En l’espèce, la demande additionnelle de Monsieur [O] [M] de dommages et intérêts pour absence de paiement du salaire, formée en cours d’instance prud’homale, se rattache par un lien suffisant à sa demande initiale de rappel de salaire.

Sa demande est donc recevable, étant précisé que le conseil de prud’hommes n’a pas expressément statué sur ce point.

Cependant, cette demande n’est pas fondée, étant la conséquence de la demande de rappel de salaires qui ne l’est pas. Le jugement doit donc être infirmé en ce qu’il y a fait droit.

Sur l’indemnité compensatrice de congés payés

Aux termes de l’article L.3141-28 du code du travail, lorsque le contrat de travail est rompu avant que le salarié ait pu bénéficier de la totalité du congé auquel il avait droit, il reçoit, pour la fraction de congé dont il n’a pas bénéficié, une indemnité compensatrice de congé déterminée d’après les articles L. 3141-24 à L. 3141-27.

En l’espèce, non seulement l’Ags ne rapporte pas la preuve de l’adhésion de la société Aps2 à une caisse de congés payés, mais Monsieur [O] [M] rapporte la preuve contraire.

Cependant, l’indemnité ne peut concerner que les congés non pris par le salarié au titre de la période de référence en cours à la date de rupture de son contrat de travail, sauf accord différend des parties.
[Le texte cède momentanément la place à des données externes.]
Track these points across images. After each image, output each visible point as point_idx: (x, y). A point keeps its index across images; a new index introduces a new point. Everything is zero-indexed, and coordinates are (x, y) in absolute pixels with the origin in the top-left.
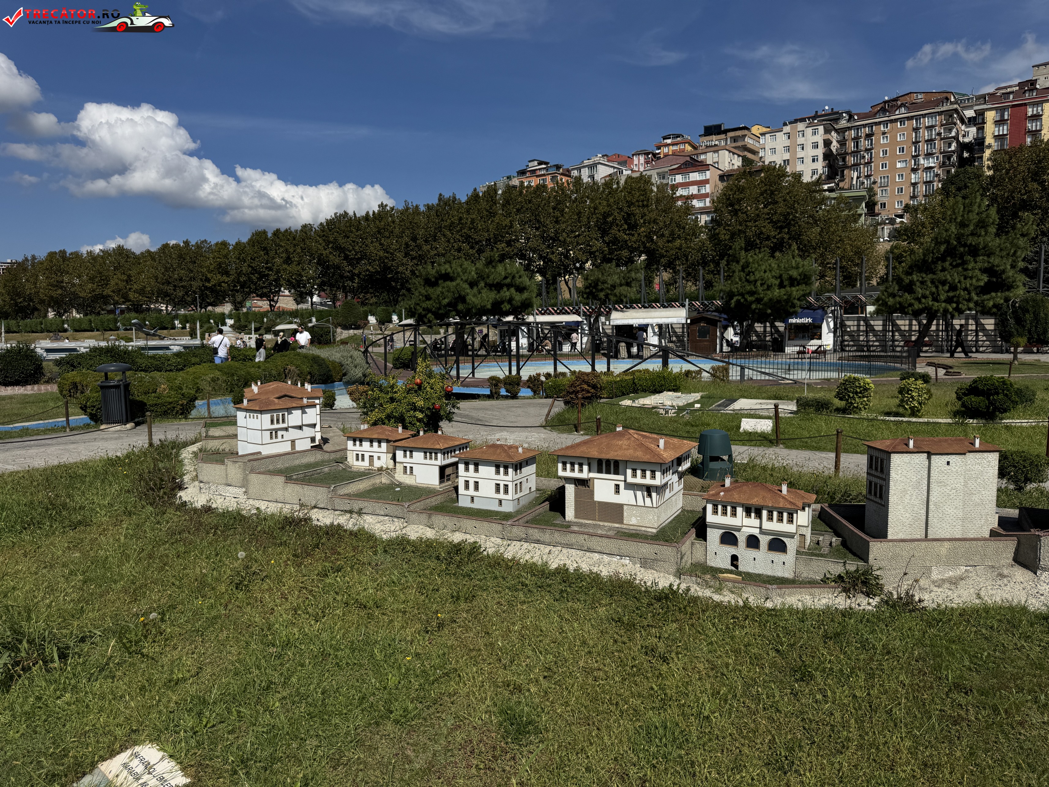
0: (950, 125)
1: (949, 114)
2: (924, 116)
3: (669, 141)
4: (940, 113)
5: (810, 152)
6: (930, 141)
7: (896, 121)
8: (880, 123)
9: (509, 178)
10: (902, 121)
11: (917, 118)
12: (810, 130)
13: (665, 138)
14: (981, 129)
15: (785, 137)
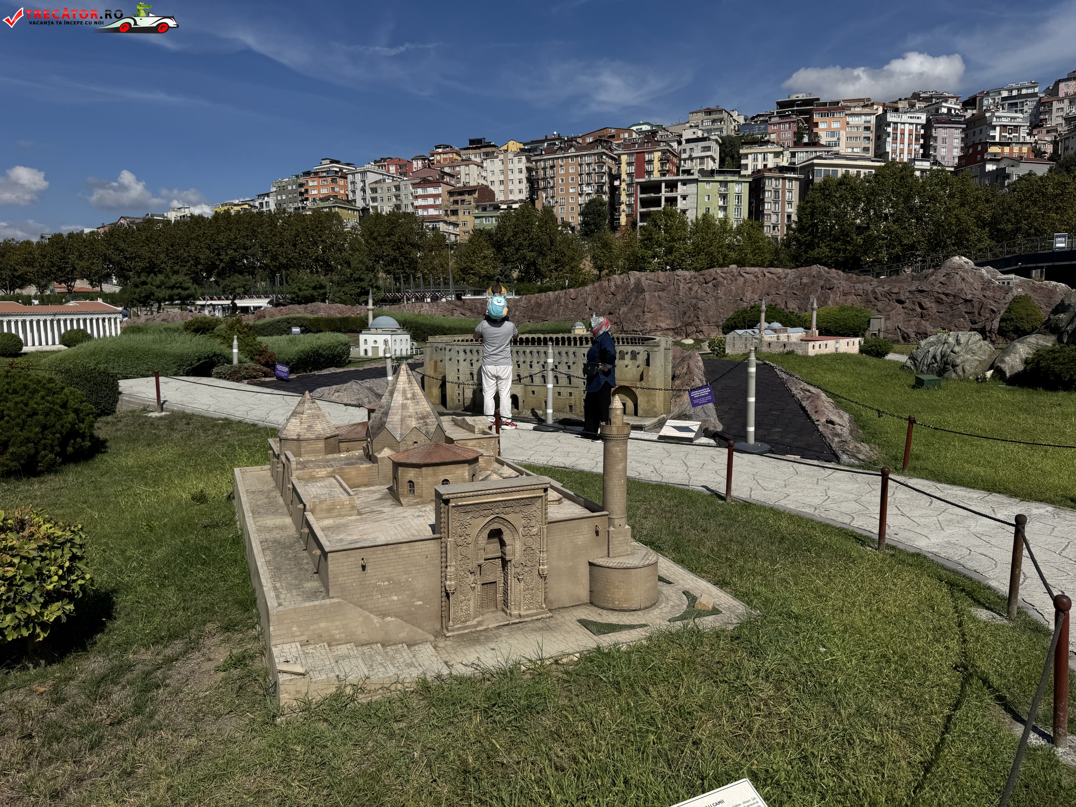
0: (601, 164)
1: (600, 155)
2: (585, 155)
3: (440, 150)
4: (594, 154)
5: (517, 176)
6: (589, 174)
7: (568, 157)
8: (558, 158)
9: (298, 176)
10: (572, 157)
11: (581, 156)
12: (516, 159)
13: (437, 148)
14: (619, 168)
15: (500, 163)
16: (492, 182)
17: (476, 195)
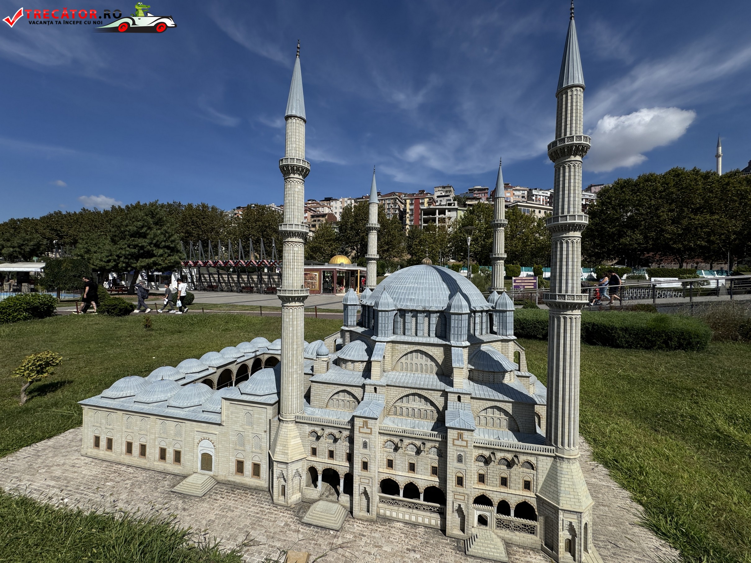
0: (395, 204)
1: (395, 199)
2: (387, 199)
3: (310, 202)
4: (392, 199)
6: (389, 209)
9: (234, 210)
11: (385, 200)
13: (309, 201)
14: (405, 206)
15: (340, 203)
16: (336, 213)
17: (327, 217)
Il convient donc de ne faire droit à la demande de Monsieur [O] [M] qu’au titre de l’année 2016/2017, ce qui aboutit à une indemnité de 1 258,75 euros, somme reconnue à titre subsidiaire par l’Ags.

Il convient donc d’infirmer le jugement en ce sens.

Sur les autres demandes

Les intérêts au taux légal cessent de produire effet au jour de l’ouverture de la procédure collective

Il convient d’ordonner la remise d’un bulletin de salaire rectificatif, ainsi que d’un certificat de travail et d’une attestation destinée à Pôle emploi, conformes aux dispositions du présent arrêt, sans que le prononcé d’une astreinte apparaisse nécessaire.

PAR CES MOTIFS

La cour, statuant par arrêt réputé contradictoire mis à disposition au greffe,

Infirme le jugement déféré ;

Statuant à nouveau ;

Fixe la créance de Monsieur [I] [O] [M] au passif de la procédure collective de la société Aps2 aux sommes suivantes :

– indemnité compensatrice de préavis : 1 466,65 € ;

– indemnité compensatrice de congés payés sur préavis : 146,66 € ;

– indemnité compensatrice de congés payés : 1 258,75 € ;

Rappelle que les intérêts au taux légal cessent de produire effet au jour de l’ouverture de la procédure collective ;

Dit que le Centre de Gestion et d’Etude, AGS-CGEA – Ile de France Est – Unité Déconcentrée de l’UNEDIC devra garantir ces créances dans la limite du plafond légal ;

Ordonne à Maître [P], en sa qualité de liquidateur judiciaire de la société Aps2, de remettre à Monsieur [I] [O] [M], un bulletin de salaire rectificatif, ainsi qu’un certificat de travail et une attestation destinée à Pôle emploi, conformes aux dispositions du présent arrêt, dans un délai de 30 jours à compter de sa signification ;

Déclare recevable mais mal fondée la dommages et intérêts pour absence de paiement du salaire;

Déboute Monsieur [I] [O] [M] du surplus de ses

demandes ;

Condamne Maître [P], en sa qualité de liquidateur judiciaire de la société Aps2, aux dépens de première instance et d’appel.